Cosmologic philosophy: something from nothing went bang? (Introduction)

by David Turell @, Tuesday, June 12, 2018, 19:13 (2356 days ago) @ David Turell

This article challenges the something from nothing Big Bang theories and wonders about consciousness and how it appears:

https://www.newscientist.com/article/mg15120475-000-forum-on-creating-something-from-no...


"IT’S the simple questions that usually tax science the most. For instance,
why should there be something instead of nothing? The Universe is so
outrageously enormous and elaborate. Why did it—or God, if you
prefer—go to all the bother?

"Yes, I know that if the Universe was not more or less the way it is then
there would be no one to reflect on such problems. But that is a comment, not an
explanation. The fact is, nothing could be simpler than nothing—so why is
there something instead?

"I’ve read the party manifesto on this and I didn’t buy it. I can go
along with the quantum foam stuff, the good news (for once) about inflation, the
quark soup and so on. That’s fine. I may not be able to imagine it—who
can? But, as far as I am concerned, the fact that the Universe was an incredibly
weird place 10-43 seconds after “time zero” is no big deal. What is a big
deal—the biggest deal of all—is how you get something out of
nothing.

"Don’t let the cosmologists try to kid you on this one.
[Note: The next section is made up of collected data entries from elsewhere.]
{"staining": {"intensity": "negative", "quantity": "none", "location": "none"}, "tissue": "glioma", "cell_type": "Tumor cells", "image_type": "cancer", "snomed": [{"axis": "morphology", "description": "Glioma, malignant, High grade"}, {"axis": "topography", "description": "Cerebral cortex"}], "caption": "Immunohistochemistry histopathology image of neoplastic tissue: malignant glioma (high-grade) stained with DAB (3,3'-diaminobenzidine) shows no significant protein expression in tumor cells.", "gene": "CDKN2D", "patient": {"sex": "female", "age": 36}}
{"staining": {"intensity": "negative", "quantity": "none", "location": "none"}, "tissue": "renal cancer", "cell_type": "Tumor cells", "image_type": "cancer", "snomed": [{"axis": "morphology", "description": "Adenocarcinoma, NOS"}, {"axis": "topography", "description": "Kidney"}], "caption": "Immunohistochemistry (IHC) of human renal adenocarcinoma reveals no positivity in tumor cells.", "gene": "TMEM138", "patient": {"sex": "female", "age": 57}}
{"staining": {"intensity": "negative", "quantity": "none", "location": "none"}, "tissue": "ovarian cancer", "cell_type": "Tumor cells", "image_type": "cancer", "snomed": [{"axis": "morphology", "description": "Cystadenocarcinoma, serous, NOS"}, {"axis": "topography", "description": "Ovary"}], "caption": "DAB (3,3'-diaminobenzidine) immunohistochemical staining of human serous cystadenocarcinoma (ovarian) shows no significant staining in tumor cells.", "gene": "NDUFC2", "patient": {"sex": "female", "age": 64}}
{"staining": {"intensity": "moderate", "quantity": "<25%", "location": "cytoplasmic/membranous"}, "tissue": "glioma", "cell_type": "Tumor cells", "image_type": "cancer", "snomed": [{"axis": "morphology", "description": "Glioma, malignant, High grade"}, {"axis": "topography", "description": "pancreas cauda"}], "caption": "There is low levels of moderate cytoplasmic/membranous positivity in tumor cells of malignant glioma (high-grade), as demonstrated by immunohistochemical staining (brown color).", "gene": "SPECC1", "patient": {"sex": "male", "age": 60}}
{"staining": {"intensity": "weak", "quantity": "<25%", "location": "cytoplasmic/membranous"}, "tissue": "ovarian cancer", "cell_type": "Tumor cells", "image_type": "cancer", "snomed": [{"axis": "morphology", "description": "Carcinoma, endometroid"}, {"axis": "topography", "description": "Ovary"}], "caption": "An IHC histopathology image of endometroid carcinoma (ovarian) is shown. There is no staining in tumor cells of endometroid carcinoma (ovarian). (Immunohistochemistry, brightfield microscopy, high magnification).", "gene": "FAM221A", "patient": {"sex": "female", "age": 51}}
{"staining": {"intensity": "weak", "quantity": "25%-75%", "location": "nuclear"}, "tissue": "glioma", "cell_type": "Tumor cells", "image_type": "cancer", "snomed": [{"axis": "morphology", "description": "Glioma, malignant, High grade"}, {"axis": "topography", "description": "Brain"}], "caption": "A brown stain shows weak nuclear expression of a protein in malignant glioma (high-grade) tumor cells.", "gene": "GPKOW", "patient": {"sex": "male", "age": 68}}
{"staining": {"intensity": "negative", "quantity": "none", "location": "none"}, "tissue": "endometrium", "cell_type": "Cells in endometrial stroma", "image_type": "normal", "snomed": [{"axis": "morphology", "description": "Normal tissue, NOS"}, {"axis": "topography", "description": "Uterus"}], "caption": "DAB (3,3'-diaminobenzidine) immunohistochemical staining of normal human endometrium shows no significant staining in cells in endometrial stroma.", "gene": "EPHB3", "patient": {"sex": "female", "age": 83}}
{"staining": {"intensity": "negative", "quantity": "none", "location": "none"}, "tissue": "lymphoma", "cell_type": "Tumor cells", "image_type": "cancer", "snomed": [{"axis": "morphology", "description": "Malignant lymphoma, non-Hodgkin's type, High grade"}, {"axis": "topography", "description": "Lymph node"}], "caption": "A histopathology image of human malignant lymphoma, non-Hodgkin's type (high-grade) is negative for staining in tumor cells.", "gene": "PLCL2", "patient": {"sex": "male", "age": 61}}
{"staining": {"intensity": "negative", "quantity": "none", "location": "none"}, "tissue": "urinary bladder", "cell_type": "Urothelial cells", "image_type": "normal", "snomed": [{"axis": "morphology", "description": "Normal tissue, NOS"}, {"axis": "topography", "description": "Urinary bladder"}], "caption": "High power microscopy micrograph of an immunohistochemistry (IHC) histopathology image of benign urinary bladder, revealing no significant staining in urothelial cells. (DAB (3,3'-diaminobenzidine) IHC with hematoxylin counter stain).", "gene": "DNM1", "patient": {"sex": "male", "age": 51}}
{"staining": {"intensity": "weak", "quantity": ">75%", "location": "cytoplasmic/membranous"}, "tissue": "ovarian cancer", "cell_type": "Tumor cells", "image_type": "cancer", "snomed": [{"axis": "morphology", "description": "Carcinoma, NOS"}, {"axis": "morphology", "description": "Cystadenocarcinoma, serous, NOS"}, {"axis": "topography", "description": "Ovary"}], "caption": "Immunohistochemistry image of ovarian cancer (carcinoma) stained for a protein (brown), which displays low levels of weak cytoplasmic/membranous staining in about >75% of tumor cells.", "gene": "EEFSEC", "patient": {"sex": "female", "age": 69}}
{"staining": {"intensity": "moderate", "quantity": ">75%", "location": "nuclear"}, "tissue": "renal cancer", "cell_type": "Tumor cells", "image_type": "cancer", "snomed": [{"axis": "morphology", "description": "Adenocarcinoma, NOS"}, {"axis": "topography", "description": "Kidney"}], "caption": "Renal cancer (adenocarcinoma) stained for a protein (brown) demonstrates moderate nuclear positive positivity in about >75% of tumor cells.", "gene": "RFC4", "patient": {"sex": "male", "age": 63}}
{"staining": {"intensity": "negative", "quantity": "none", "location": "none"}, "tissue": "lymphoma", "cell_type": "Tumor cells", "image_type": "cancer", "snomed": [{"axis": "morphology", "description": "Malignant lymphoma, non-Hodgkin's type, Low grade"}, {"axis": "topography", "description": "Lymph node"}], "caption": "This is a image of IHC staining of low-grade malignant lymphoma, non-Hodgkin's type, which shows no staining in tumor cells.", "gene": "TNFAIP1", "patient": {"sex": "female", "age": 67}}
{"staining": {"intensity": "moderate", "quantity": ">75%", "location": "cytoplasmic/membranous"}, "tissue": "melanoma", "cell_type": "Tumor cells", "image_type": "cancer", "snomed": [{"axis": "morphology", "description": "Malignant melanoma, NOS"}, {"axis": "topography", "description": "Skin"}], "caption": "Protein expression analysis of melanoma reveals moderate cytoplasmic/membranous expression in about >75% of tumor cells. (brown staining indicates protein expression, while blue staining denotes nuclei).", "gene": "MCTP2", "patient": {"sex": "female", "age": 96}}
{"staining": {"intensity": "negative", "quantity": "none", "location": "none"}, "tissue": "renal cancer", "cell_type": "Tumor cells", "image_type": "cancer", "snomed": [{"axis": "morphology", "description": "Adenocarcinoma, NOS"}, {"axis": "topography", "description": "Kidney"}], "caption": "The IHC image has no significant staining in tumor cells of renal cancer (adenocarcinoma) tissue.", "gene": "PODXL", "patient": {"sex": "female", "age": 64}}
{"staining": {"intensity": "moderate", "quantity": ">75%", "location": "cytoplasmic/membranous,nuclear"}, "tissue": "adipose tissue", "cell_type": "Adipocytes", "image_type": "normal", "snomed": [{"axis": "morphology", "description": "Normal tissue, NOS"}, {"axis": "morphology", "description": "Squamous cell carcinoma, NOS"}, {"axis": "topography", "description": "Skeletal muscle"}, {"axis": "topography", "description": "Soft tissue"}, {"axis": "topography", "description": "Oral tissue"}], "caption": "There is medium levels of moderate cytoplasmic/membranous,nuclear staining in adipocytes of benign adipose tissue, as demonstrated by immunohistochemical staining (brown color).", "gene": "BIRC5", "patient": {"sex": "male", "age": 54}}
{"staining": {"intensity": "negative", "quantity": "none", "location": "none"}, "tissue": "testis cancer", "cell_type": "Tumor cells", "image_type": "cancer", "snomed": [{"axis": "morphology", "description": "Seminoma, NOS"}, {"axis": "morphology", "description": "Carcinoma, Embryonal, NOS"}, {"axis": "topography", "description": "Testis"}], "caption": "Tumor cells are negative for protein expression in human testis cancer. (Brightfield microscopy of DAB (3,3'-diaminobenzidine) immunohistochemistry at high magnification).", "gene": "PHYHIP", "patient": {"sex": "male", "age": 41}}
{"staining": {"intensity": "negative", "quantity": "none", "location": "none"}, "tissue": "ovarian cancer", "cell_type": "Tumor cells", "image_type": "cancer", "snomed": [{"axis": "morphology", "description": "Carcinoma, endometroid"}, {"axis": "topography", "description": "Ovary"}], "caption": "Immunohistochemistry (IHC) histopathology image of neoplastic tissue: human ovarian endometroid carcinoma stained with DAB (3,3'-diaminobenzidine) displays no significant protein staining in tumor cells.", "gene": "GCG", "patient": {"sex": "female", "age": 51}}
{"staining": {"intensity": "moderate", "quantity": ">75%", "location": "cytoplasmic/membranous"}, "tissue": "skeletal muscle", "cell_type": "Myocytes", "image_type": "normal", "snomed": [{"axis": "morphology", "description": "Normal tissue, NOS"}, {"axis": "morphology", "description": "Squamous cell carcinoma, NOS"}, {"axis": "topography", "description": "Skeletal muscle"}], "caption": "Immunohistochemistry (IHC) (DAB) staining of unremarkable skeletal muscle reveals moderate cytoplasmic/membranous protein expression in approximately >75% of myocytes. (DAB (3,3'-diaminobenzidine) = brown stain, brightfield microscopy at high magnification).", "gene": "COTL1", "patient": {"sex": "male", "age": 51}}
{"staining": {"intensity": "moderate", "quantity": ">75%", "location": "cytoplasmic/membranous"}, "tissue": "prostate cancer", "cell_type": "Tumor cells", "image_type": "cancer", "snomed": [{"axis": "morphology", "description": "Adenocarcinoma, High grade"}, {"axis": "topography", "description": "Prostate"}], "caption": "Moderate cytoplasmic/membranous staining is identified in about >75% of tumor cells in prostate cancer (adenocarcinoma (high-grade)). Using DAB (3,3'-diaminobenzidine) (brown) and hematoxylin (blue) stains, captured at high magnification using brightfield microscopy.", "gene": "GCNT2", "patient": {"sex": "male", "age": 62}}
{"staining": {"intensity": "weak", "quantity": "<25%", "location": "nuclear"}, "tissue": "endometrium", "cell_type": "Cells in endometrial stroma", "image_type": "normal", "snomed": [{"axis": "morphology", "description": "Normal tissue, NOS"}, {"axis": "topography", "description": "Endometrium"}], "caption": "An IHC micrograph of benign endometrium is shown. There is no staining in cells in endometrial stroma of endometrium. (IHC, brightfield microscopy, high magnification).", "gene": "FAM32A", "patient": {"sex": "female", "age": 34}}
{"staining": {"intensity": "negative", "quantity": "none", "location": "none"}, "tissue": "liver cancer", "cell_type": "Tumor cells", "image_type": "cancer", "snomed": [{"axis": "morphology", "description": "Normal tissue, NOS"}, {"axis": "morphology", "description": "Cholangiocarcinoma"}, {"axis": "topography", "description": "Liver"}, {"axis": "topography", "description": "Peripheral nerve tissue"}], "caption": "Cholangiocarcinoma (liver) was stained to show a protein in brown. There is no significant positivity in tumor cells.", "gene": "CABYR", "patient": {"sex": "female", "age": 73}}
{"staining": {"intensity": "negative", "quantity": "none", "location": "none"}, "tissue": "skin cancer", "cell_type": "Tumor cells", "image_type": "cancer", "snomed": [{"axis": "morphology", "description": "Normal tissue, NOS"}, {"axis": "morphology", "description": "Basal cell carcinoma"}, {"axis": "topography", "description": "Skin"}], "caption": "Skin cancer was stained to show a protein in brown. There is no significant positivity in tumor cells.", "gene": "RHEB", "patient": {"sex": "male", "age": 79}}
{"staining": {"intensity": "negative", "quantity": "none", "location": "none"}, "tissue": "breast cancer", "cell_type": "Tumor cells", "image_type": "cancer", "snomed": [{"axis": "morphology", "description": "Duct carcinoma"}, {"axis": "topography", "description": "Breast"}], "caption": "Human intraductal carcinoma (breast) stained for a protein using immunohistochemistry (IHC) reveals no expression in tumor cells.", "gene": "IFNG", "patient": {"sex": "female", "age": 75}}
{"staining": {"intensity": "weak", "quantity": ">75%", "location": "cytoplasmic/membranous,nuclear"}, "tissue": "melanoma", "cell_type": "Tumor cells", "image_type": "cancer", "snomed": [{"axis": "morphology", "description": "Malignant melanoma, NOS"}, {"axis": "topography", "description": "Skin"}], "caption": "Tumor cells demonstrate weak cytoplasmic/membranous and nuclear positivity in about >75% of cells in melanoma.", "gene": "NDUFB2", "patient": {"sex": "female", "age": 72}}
They have not got a
clue either—despite the fact that they are doing a pretty good job of
convincing themselves and others that this is really not a problem. “In the
beginning,” they will say, “there was nothing—no time, space, matter or
energy. Then there was a quantum fluctuation from which . . . ” Whoa! Stop right
there. You see what I mean? First there is nothing, then there is something. And
the cosmologists try to bridge the two with a quantum flutter, a tremor of
uncertainty that sparks it all off. Then they are away and before you know it,
they have pulled a hundred billion galaxies out of their quantum hats.

"I don’t have a problem with this scenario from the quantum fluctuation
onward. Why shouldn’t human beings build a theory of how the Universe evolved
from a simple to a complex state. But there is a very real problem in explaining
how it got started in the first place. You cannot fudge this by appealing to
quantum mechanics. Either there is nothing to begin with, in which case there is
no quantum vacuum, no pre-geometric dust, no time in which anything can happen,
no physical laws that can effect a change from nothingness into somethingness;
or there is something, in which case that needs explaining.

"One of the most specious analogies that cosmologists have come up with is
between the origin of the Universe and the North Pole. Just as there is nothing
north of the North Pole, so there was nothing before the Big Bang. Voilà!
We are supposed to be convinced by that, especially since it was Stephen Hawking
who dreamt it up. But it will not do. The Earth did not grow from its North
Pole. There was not ever a disembodied point from which the material of the
planet sprang. The North Pole only exists because the Earth exists—not the
other way around.

"It’s the same with neurologists who are peering into the brain to see how
consciousness comes about. I do not have a problem with being told how memory
works, how we parse sentences, how the visual cortex handles images. I can
believe that we might come to understand the ins and outs of our grey matter
almost as well as we can follow the operations of a sophisticated computer. But
I draw the line at believing that this knowledge will advance our understanding
of why we are conscious one jot. Why shouldn’t the brain do everything it does
and still be completely unaware? Why shouldn’t it just process information and
trigger survival responses without going to the trouble of generating
consciousness? You only have to read the musings of Daniel Dennett, Roger
Penrose, Francis Crick and others to appreciate that we are discovering
everything about the brain—except why it is conscious.

"No, I’m sorry, I may not have been born in Yorkshire but I’m a firm believer
that you cannot get owt for nowt. Not a Universe from a nothing-verse, nor
consciousness from a thinking brain. I suspect that mainstream science may go on
for a few more years before it bumps so hard against these problems that it is
forced to recognise that something is wrong. And then? Let me guess: if you
cannot get something for nothing then that must mean there has always been
something. Hmmm. And if the brain doesn’t produce consciousness . . . well, no,
that is just too crazy isn’t it?

Comment: We have more than one unsolved problem from a materialism reductionist point of view. Published in 1996!